The concept of an Analysis of Variance (ANOVA) for single observations is straightforward and quite intuitive from a statistical or geometrical point of view. However, if we observe an entire function instead, the concept needs to be extended.

The thesis studies and discusses existing approaches and illustrates these according to different datasets we have used in the past.

## Topics in Spatial Statistics

We have a pretty long list of topics in spatial (and spatio-temporal) statistics. Most of these can be further tailored to fit the student's background. We recommend the module "STA330 Modeling Dependent Data" for these projects.

A non-exhaustive list is as follows:

### Cholesky factorization of sparse matrices

In the setting of multivariate Gaussian random vectors, generating samples or evaluating the likelihood is computationally demanding, especially in large dimensions. An algorithm of choice is the Cholesky factorization of the underlying covariance matrix such that the determinant and the quadratic form of the density can be evaluated relatively fast.

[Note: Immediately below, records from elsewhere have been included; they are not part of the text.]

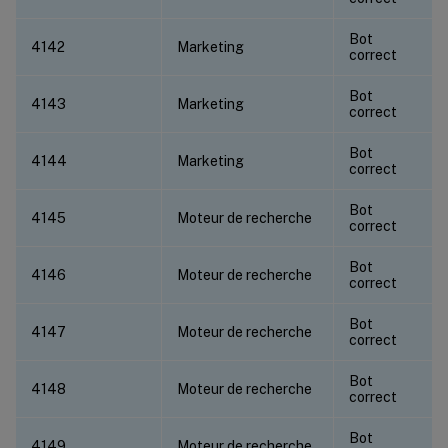
Bot
4142
Marketing
correct
Bot
4143
Marketing
correct
Bot
4144
Marketing
correct
Bot
4145
Moteur de recherche
correct
Bot
4146
Moteur de recherche
correct
Bot
4147
Moteur de recherche
correct
Bot
4148
Moteur de recherche
correct
Bot
4149
Moteur de recherche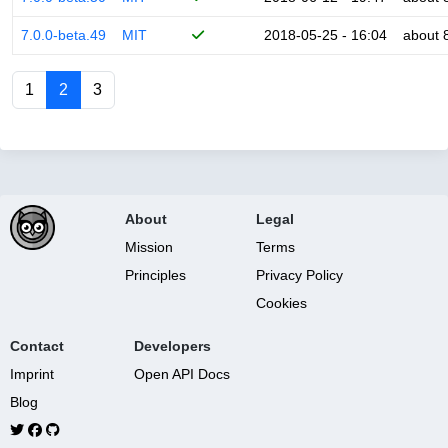
7.0.0-beta.49
MIT
2018-05-25 - 16:04
about 
1
2
3
About
Legal
Mission
Terms
Principles
Privacy Policy
Cookies
Contact
Developers
Imprint
Open API Docs
Blog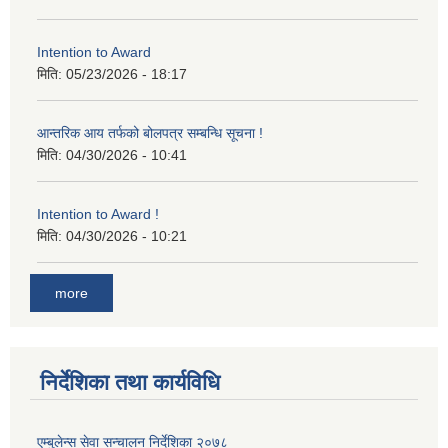
Intention to Award
मिति:
05/23/2026 - 18:17
आन्तरिक आय तर्फको बोलपत्र सम्बन्धि सूचना !
मिति:
04/30/2026 - 10:41
Intention to Award !
मिति:
04/30/2026 - 10:21
more
निर्देशिका तथा कार्यविधि
एम्बुलेन्स सेवा सन्चालन निर्देशिका २०७८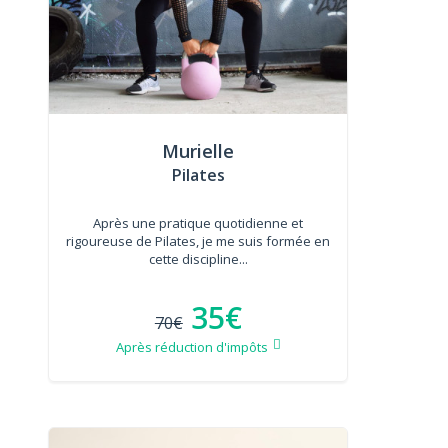
Murielle
Pilates
Après une pratique quotidienne et
rigoureuse de Pilates, je me suis formée en
cette discipline...
35€
70€
Après réduction d'impôts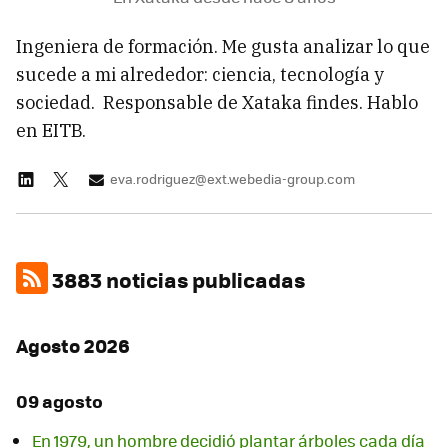
Ingeniera de formación. Me gusta analizar lo que
sucede a mi alrededor: ciencia, tecnología y
sociedad. Responsable de Xataka findes. Hablo
en EITB.
eva.rodriguez@ext.webedia-group.com
3883 noticias publicadas
Agosto 2026
09 agosto
En 1979, un hombre decidió plantar árboles cada día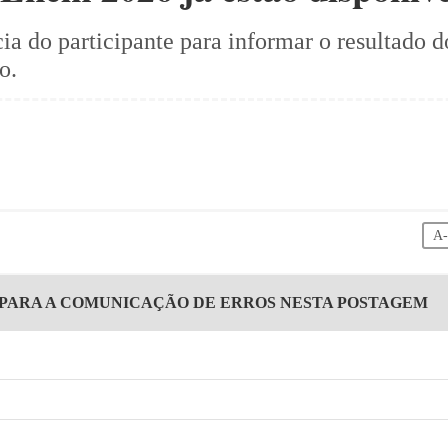
a do participante para informar o resultado do
o.
A
 PARA A COMUNICAÇÃO DE ERROS NESTA POSTAGEM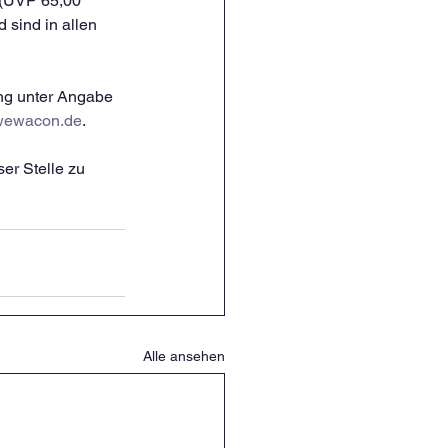
 (UVP 65,00 
sind in allen 
ng unter Angabe 
wewacon.de
.
er Stelle zu 
Alle ansehen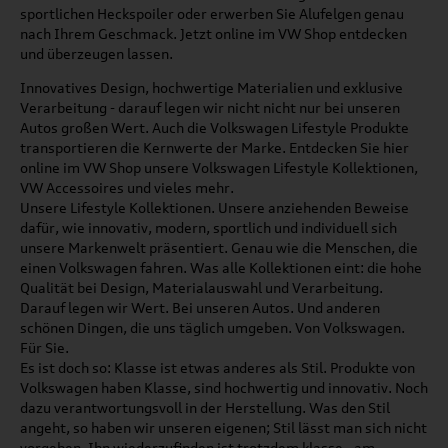
sportlichen Heckspoiler oder erwerben Sie Alufelgen genau
nach Ihrem Geschmack. Jetzt online im VW Shop entdecken
und überzeugen lassen.
Innovatives Design, hochwertige Materialien und exklusive
Verarbeitung - darauf legen wir nicht nicht nur bei unseren
Autos großen Wert. Auch die Volkswagen Lifestyle Produkte
transportieren die Kernwerte der Marke. Entdecken Sie hier
online im VW Shop unsere Volkswagen Lifestyle Kollektionen,
VW Accessoires und vieles mehr.
Unsere Lifestyle Kollektionen. Unsere anziehenden Beweise
dafür, wie innovativ, modern, sportlich und individuell sich
unsere Markenwelt präsentiert. Genau wie die Menschen, die
einen Volkswagen fahren. Was alle Kollektionen eint: die hohe
Qualität bei Design, Materialauswahl und Verarbeitung.
Darauf legen wir Wert. Bei unseren Autos. Und anderen
schönen Dingen, die uns täglich umgeben. Von Volkswagen.
Für Sie.
Es ist doch so: Klasse ist etwas anderes als Stil. Produkte von
Volkswagen haben Klasse, sind hochwertig und innovativ. Noch
dazu verantwortungsvoll in der Herstellung. Was den Stil
angeht, so haben wir unseren eigenen; Stil lässt man sich nicht
vorgeben. Ihn wiederzufinden ist trotzdem klasse - am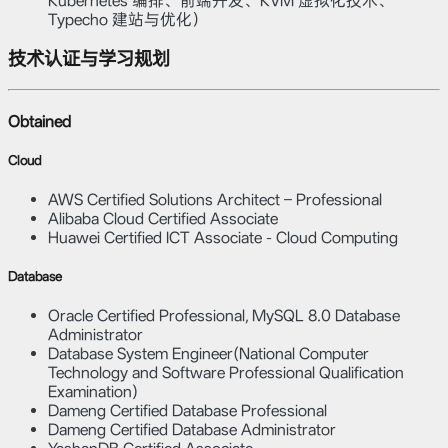
Kubernetes 编排、前端开发、KVM 虚拟化技术、
Typecho 建站与优化）
技术认证与学习规划
Obtained
Cloud
AWS Certified Solutions Architect – Professional
Alibaba Cloud Certified Associate
Huawei Certified ICT Associate - Cloud Computing
Database
Oracle Certified Professional, MySQL 8.0 Database
Administrator
Database System Engineer(National Computer
Technology and Software Professional Qualification
Examination)
Dameng Certified Database Professional
Dameng Certified Database Administrator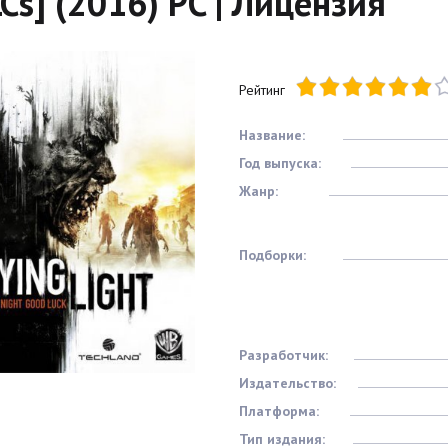
Cs] (2016) PC | Лицензия
Рейтинг
Название:
Год выпуска:
Жанр:
Подборки:
Разработчик:
Издательство:
Платформа:
Тип издания: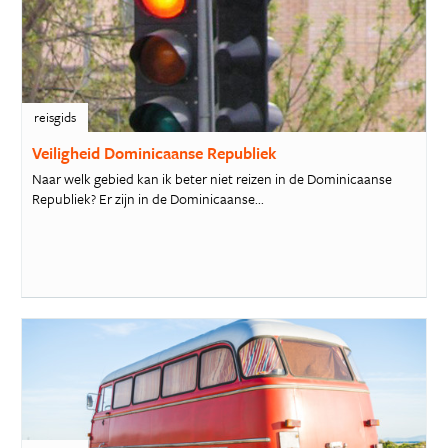
reisgids
Veiligheid Dominicaanse Republiek
Naar welk gebied kan ik beter niet reizen in de Dominicaanse
Republiek? Er zijn in de Dominicaanse...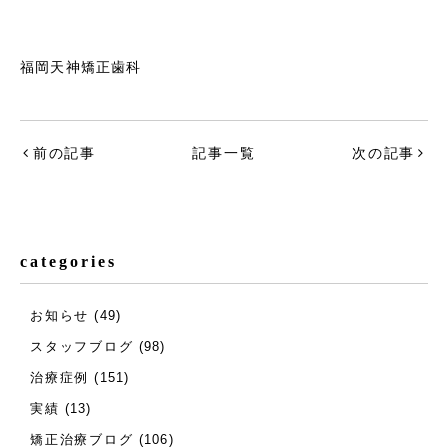
福岡天神矯正歯科
前の記事
記事一覧
次の記事
categories
お知らせ
(49)
スタッフブログ
(98)
治療症例
(151)
実績
(13)
矯正治療ブログ
(106)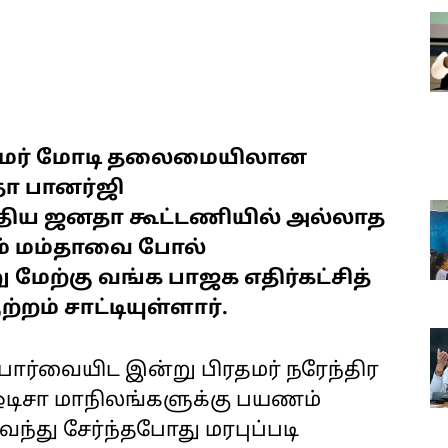
 பிரதமர் மோடி தலைமையிலான
ா பானர்ஜி
ரதிய ஜனதா கூட்டணியில் அல்லாத
டம் மம்தாவை போல்
ேற்கு வங்க பாஜக எதிர்கட்சித்
்றம் சாட்டியுள்ளார்.
 பார்வையிட இன்று பிரதமர் நரேந்திர
 ஒடிசா மாநிலங்களுக்கு பயணம்
வந்து சேர்ந்தபோது மரபுப்படி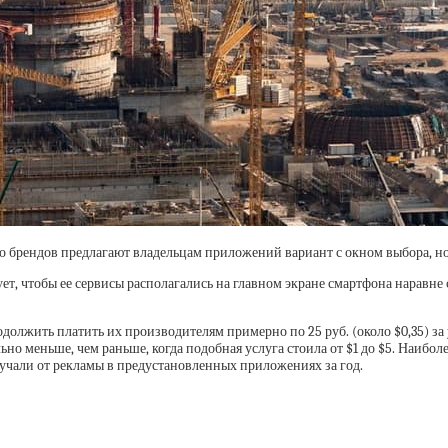
о брендов предлагают владельцам приложений вариант с окном выбора, но 
ет, чтобы ее сервисы располагались на главном экране смартфона наравне 
одолжить платить их производителям примерно по 25 руб. (около $0,35) за
льно меньше, чем раньше, когда подобная услуга стоила от $1 до $5. Наибо
лучали от рекламы в предустановленных приложениях за год.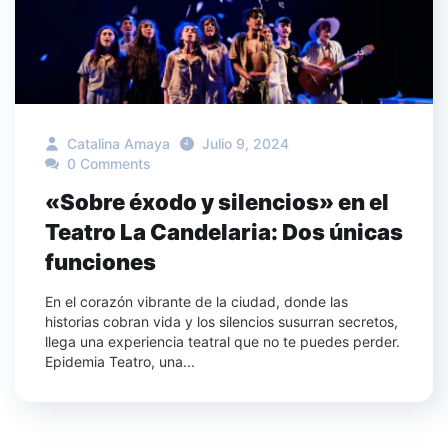
Catalina Amaya
Julio 9, 2024
0 Comments
«Sobre éxodo y silencios» en el
Teatro La Candelaria: Dos únicas
funciones
En el corazón vibrante de la ciudad, donde las
historias cobran vida y los silencios susurran secretos,
llega una experiencia teatral que no te puedes perder.
Epidemia Teatro, una...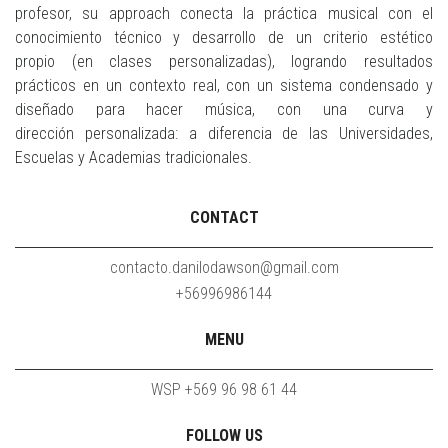
profesor, su approach conecta la práctica musical con el
conocimiento técnico y desarrollo de un criterio estético
propio (en clases personalizadas), logrando resultados
prácticos en un contexto real, con un sistema condensado y
diseñado para hacer música, con una curva y
dirección personalizada: a diferencia de las Universidades,
Escuelas y Academias tradicionales.
CONTACT
contacto.danilodawson@gmail.com
+56996986144
MENU
WSP +569 96 98 61 44
FOLLOW US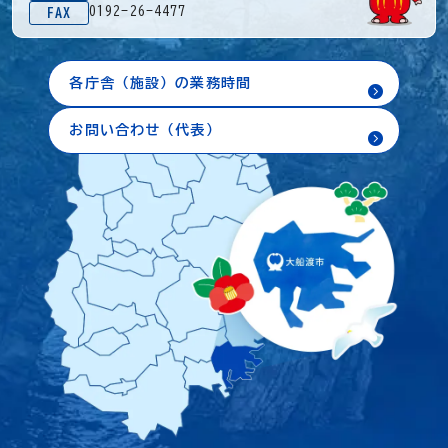
0192-26-4477
FAX
各庁舎（施設）の業務時間
お問い合わせ（代表）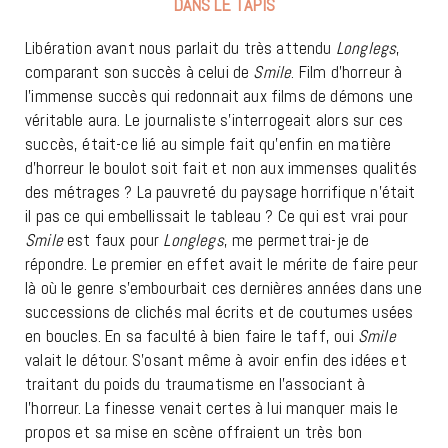
DANS LE TAPIS
Libération avant nous parlait du très attendu
Longlegs
,
comparant son succès à celui de
Smile
. Film d’horreur à
l’immense succès qui redonnait aux films de démons une
véritable aura. Le journaliste s’interrogeait alors sur ces
succès, était-ce lié au simple fait qu’enfin en matière
d’horreur le boulot soit fait et non aux immenses qualités
des métrages ? La pauvreté du paysage horrifique n’était
il pas ce qui embellissait le tableau ? Ce qui est vrai pour
Smile
est faux pour
Longlegs
, me permettrai-je de
répondre. Le premier en effet avait le mérite de faire peur
là où le genre s’embourbait ces dernières années dans une
successions de clichés mal écrits et de coutumes usées
en boucles. En sa faculté à bien faire le taff, oui
Smile
valait le détour. S’osant même à avoir enfin des idées et
traitant du poids du traumatisme en l’associant à
l’horreur. La finesse venait certes à lui manquer mais le
propos et sa mise en scène offraient un très bon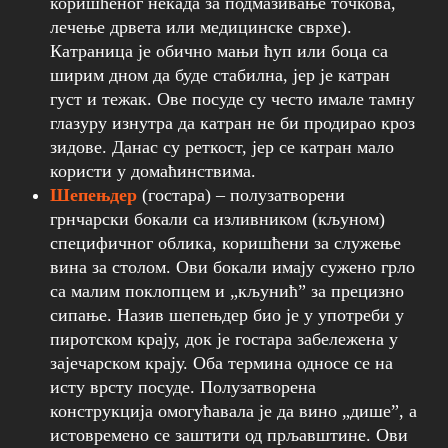
коришћеног некада за подмазивање точкова,
лечење дрвета или медицинске сврхе).
Катраница је обично мањи ћуп или боца са
ширим дном да буде стабилна, јер је катран
густ и тежак. Ове посуде су често имале тамну
глазуру изнутра да катран не би продирао кроз
зидове. Данас су реткост, јер се катран мало
користи у домаћинствима.
Шепењдер
(гостара) – полузатворени
грнчарски бокали са изливником (кљуном)
специфичног облика, коришћени за служење
вина за столом. Ови бокали имају сужено грло
са малим поклопцем и „кљунић” за прецизно
сипање. Назив шепењдер био је у употреби у
пиротском крају, док је гостара забележена у
зајечарском крају. Оба термина односе се на
исту врсту посуде. Полузатворена
конструкција омогућавала је да вино „дише”, а
истовремено се заштити од прљавштине. Ови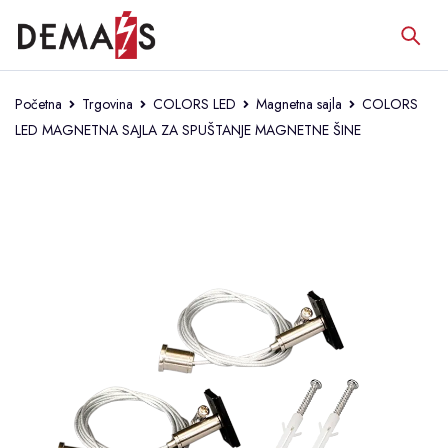
Početna
Trgovina
COLORS LED
Magnetna sajla
COLORS
LED MAGNETNA SAJLA ZA SPUŠTANJE MAGNETNE ŠINE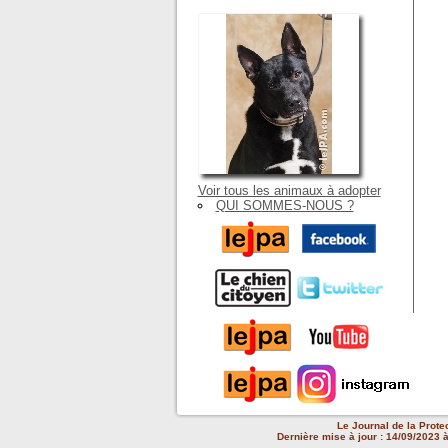
Voir tous les animaux à adopter
QUI SOMMES-NOUS ?
Le Journal de la Prote
Dernière mise à jour : 14/09/2023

The main objective is a (numerical) complexity analysis of the Cholesky factorization implemented in the R package spam and compare the performance to alternative factorizations. Ideally, an existing approximate minimal degree algorithm will embedded in the *spam* environment.

### Gaussian equivalent measures

In the context of a bounded and fixed domain, it is impossible to differentiate between specific covariance models based on data only. More specifically, two different Gaussian measures are equivalent. This fact is used to work with computationally simpler models. The theoretical assumptions for equivalence are explicit, but often practical recommendations still need to be elucidated. The thesis elaborates on the assumptions for specific parameter settings and incorporates a simulation study illustrating the practical aspect of the approximation.

### Computational and statistical efficiency of a 32-bit Cholesky factorization

When working with Gaussian likelihoods, one is confronted with calculating the log-determinant of the covariance matrix and solving a linear system based on the covariance matrix. In case of sparse matrices, both steps can be efficiently accomplished after a Cholesky factorization (based on dedicated algorithms).